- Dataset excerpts

◆ ◆ ◆

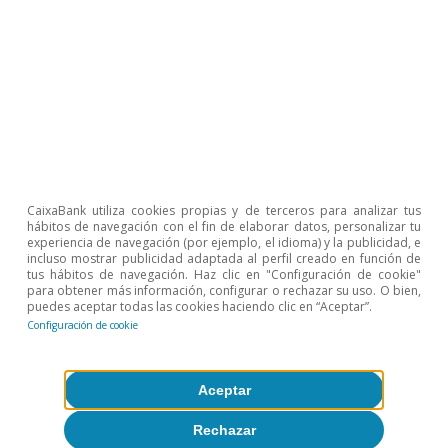
de año). Incluso, algunos pocos miembros
hubiesen preferido no pausar en la reunión de
junio y haber subido los tipos en 25 p. b. De las
actas, también destacan las proyecciones del
personal interno de la Fed, en las que se
continúa pronosticando una recesión moderada
de la economía estadounidense en la segunda
CaixaBank utiliza cookies propias y de terceros para analizar tus
mitad de 2023, aunque la probabilidad de evitar
hábitos de navegación con el fin de elaborar datos, personalizar tu
experiencia de navegación (por ejemplo, el idioma) y la publicidad, e
tal escenario, dicen, ha aumentado con
incluso mostrar publicidad adaptada al perfil creado en función de
tus hábitos de navegación. Haz clic en "Configuración de cookie"
respecto a marzo. Así pues, las actas confirman
para obtener más información, configurar o rechazar su uso. O bien,
puedes aceptar todas las cookies haciendo clic en “Aceptar”.
que la Reserva Federal con casi toda posibilidad
Configuración de cookie
subirá los tipos en 25 p. b. en su reunión a
finales de este mes y, en ausencia de sorpresas
Aceptar
negativas, podría volver a hacerlo nuevamente
Rechazar
antes de finalizar el año.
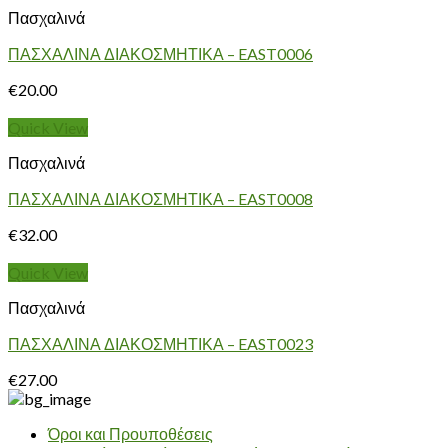
Πασχαλινά
ΠΑΣΧΑΛΙΝΑ ΔΙΑΚΟΣΜΗΤΙΚΑ – EAST0006
€
20.00
Quick View
Πασχαλινά
ΠΑΣΧΑΛΙΝΑ ΔΙΑΚΟΣΜΗΤΙΚΑ – EAST0008
€
32.00
Quick View
Πασχαλινά
ΠΑΣΧΑΛΙΝΑ ΔΙΑΚΟΣΜΗΤΙΚΑ – EAST0023
€
27.00
Όροι και Προυποθέσεις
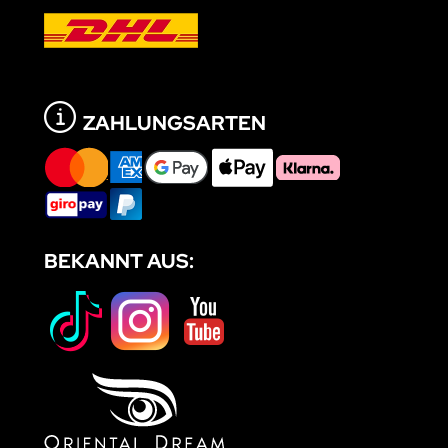
ZAHLUNGSARTEN
BEKANNT AUS:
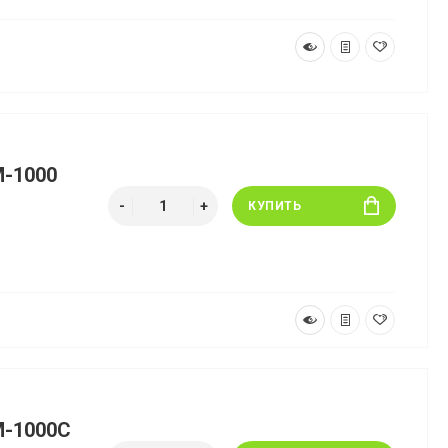
M-1000
КУПИТЬ
M-1000C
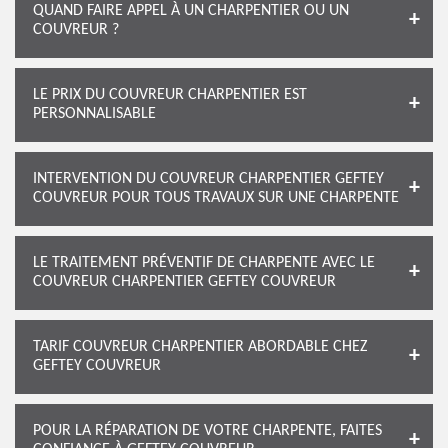
QUAND FAIRE APPEL À UN CHARPENTIER OU UN
COUVREUR ?
LE PRIX DU COUVREUR CHARPENTIER EST
PERSONNALISABLE
INTERVENTION DU COUVREUR CHARPENTIER GEFTEY
COUVREUR POUR TOUS TRAVAUX SUR UNE CHARPENTE
LE TRAITEMENT PRÉVENTIF DE CHARPENTE AVEC LE
COUVREUR CHARPENTIER GEFTEY COUVREUR
TARIF COUVREUR CHARPENTIER ABORDABLE CHEZ
GEFTEY COUVREUR
POUR LA RÉPARATION DE VOTRE CHARPENTE, FAITES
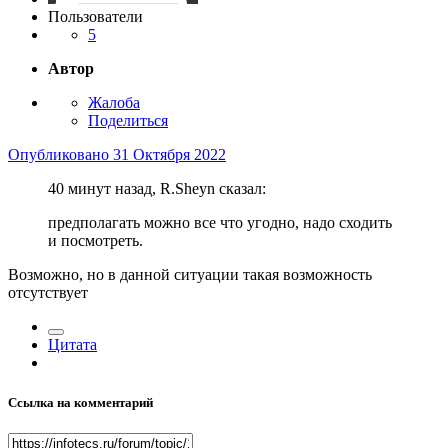
Пользователи
5
Автор
Жалоба
Поделиться
Опубликовано
31 Октября 2022
40 минут назад, R.Sheyn сказал:
предполагать можно все что угодно, надо сходить
и посмотреть.
Возможно, но в данной ситуации такая возможность
отсутствует
Цитата
Ссылка на комментарий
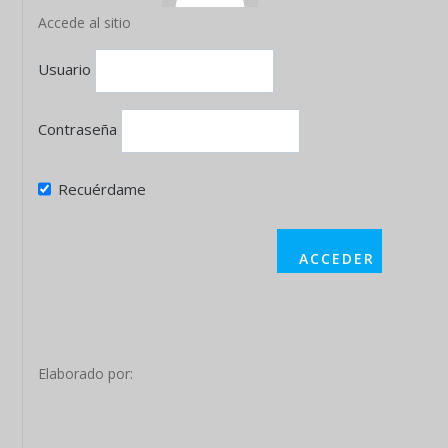
Accede al sitio
Usuario
Contraseña
Recuérdame
Elaborado por:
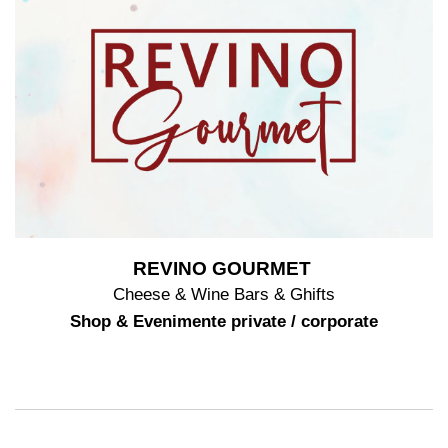
REVINO GOURMET
Cheese & Wine Bars & Ghifts
Shop & Evenimente private / corporate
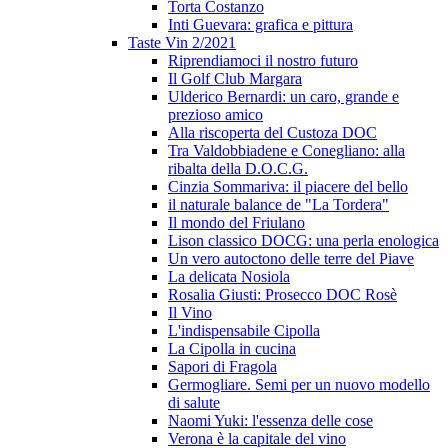
Torta Costanzo
Inti Guevara: grafica e pittura
Taste Vin 2/2021
Riprendiamoci il nostro futuro
Il Golf Club Margara
Ulderico Bernardi: un caro, grande e
prezioso amico
Alla riscoperta del Custoza DOC
Tra Valdobbiadene e Conegliano: alla
ribalta della D.O.C.G.
Cinzia Sommariva: il piacere del bello
il naturale balance de "La Tordera"
Il mondo del Friulano
Lison classico DOCG: una perla enologica
Un vero autoctono delle terre del Piave
La delicata Nosiola
Rosalia Giusti: Prosecco DOC Rosè
Il Vino
L'indispensabile Cipolla
La Cipolla in cucina
Sapori di Fragola
Germogliare. Semi per un nuovo modello
di salute
Naomi Yuki: l'essenza delle cose
Verona è la capitale del vino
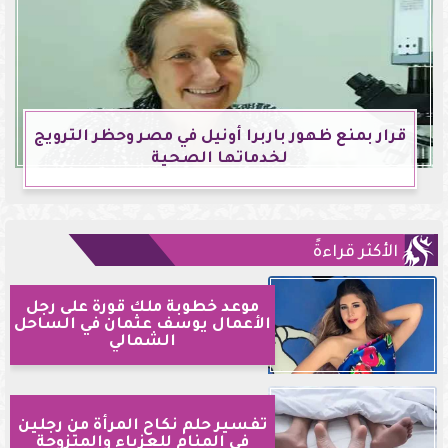
قرار بمنع ظهور باربرا أونيل في مصر وحظر الترويج
لخدماتها الصحية
الأكثر قراءةً
موعد خطوبة ملك قورة على رجل
الأعمال يوسف عثمان في الساحل
الشمالي
تفسير حلم نكاح المرأة من رجلين
في المنام للعزباء والمتزوجة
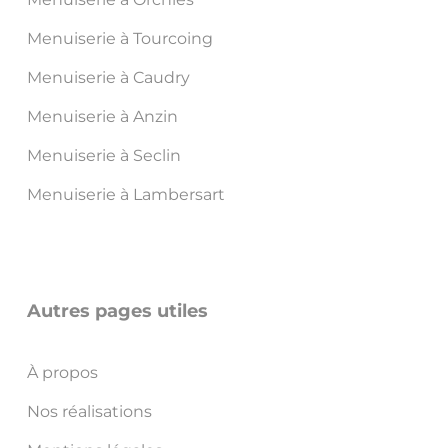
Menuiserie à Tourcoing
Menuiserie à Caudry
Menuiserie à Anzin
Menuiserie à Seclin
Menuiserie à Lambersart
Autres pages utiles
À propos
Nos réalisations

◆ ◆ ◆

- EXERCISE BRIEF
Without the pictures, copy the entries from their first line through the line containing "hábitos de navegación con", and only those lines.

- RESPONSE BOX
de año). Incluso, algunos pocos miembros
hubiesen preferido no pausar en la reunión de
junio y haber subido los tipos en 25 p. b. De las
actas, también destacan las proyecciones del
personal interno de la Fed, en las que se
continúa pronosticando una recesión moderada
de la economía estadounidense en la segunda
CaixaBank utiliza cookies propias y de terceros para analizar tus
mitad de 2023, aunque la probabilidad de evitar
hábitos de navegación con el fin de elaborar datos, personalizar tu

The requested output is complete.